• [Problem to work on] A single number is required: how many lines of the listing below include the word "size".

• [Data section]
----------------

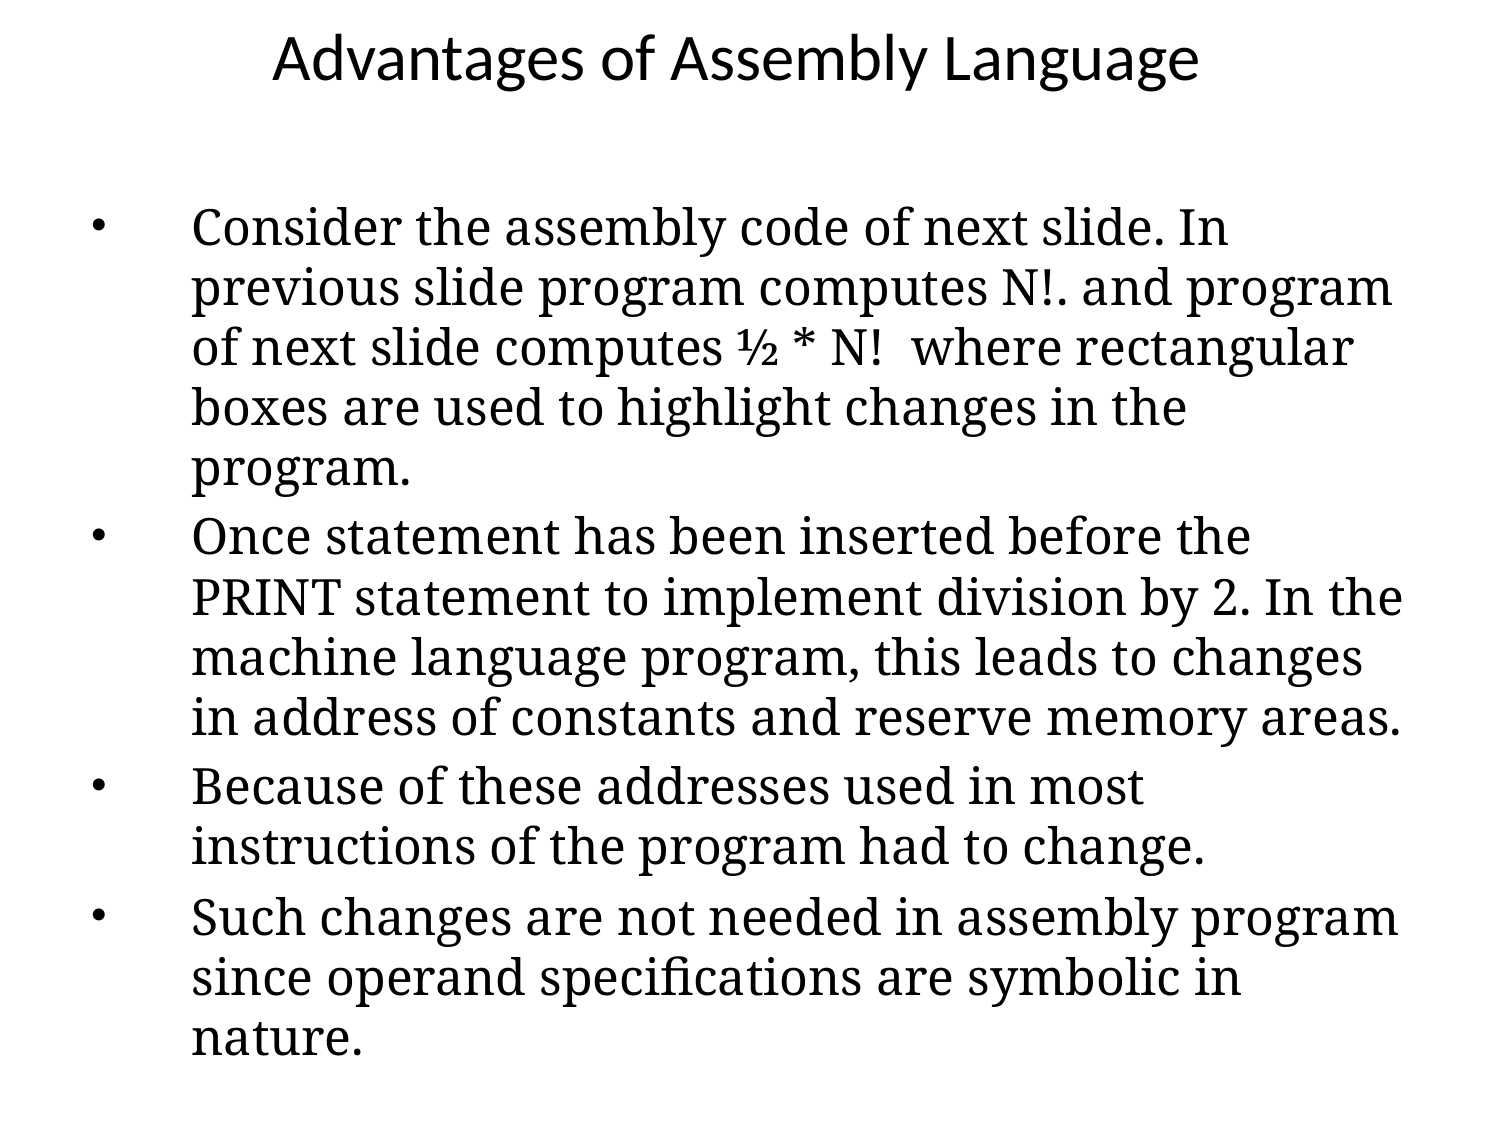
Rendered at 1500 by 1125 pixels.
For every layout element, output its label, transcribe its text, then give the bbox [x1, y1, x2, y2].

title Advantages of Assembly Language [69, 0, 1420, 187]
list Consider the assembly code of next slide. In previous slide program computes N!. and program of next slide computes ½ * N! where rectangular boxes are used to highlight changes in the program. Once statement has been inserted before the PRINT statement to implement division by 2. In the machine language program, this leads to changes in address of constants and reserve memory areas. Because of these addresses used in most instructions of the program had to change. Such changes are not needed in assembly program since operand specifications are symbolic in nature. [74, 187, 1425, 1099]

----------------

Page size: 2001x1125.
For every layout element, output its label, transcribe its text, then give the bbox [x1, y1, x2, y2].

----------------

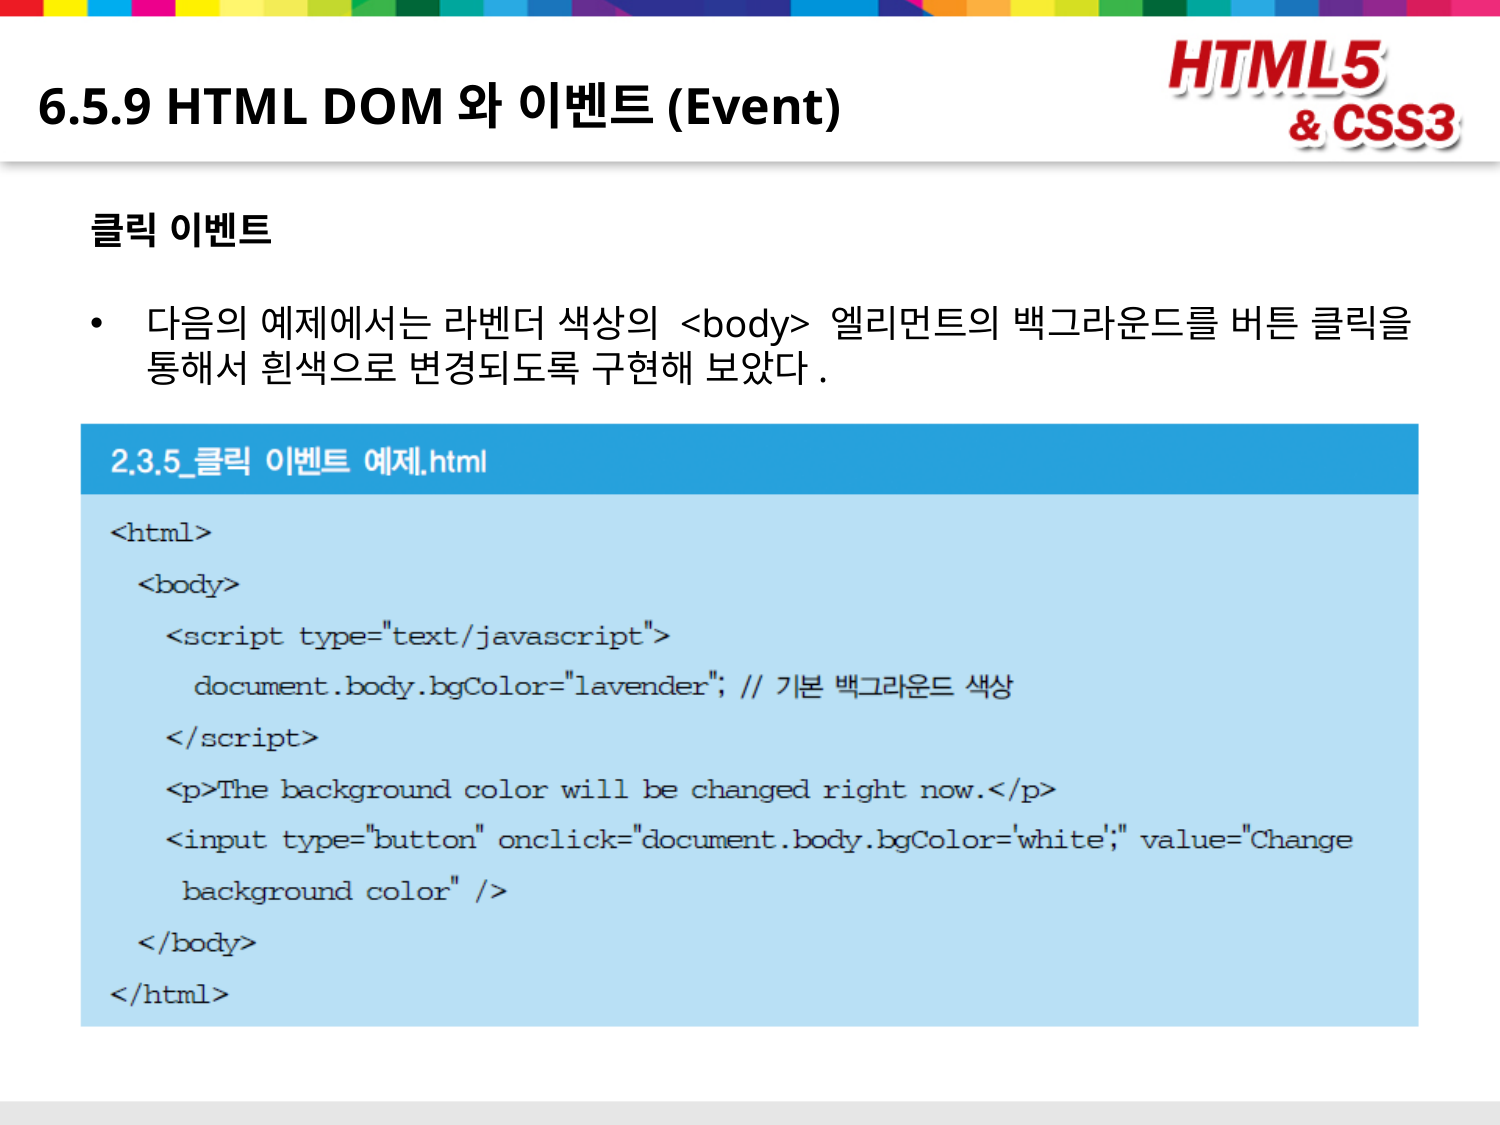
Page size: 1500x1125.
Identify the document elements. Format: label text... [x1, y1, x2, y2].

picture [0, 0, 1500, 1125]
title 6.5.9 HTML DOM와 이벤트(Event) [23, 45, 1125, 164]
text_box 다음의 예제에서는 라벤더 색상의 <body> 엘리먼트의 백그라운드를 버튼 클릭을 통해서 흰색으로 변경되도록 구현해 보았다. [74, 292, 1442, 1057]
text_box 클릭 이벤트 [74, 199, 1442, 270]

----------------

• [Completed task] 2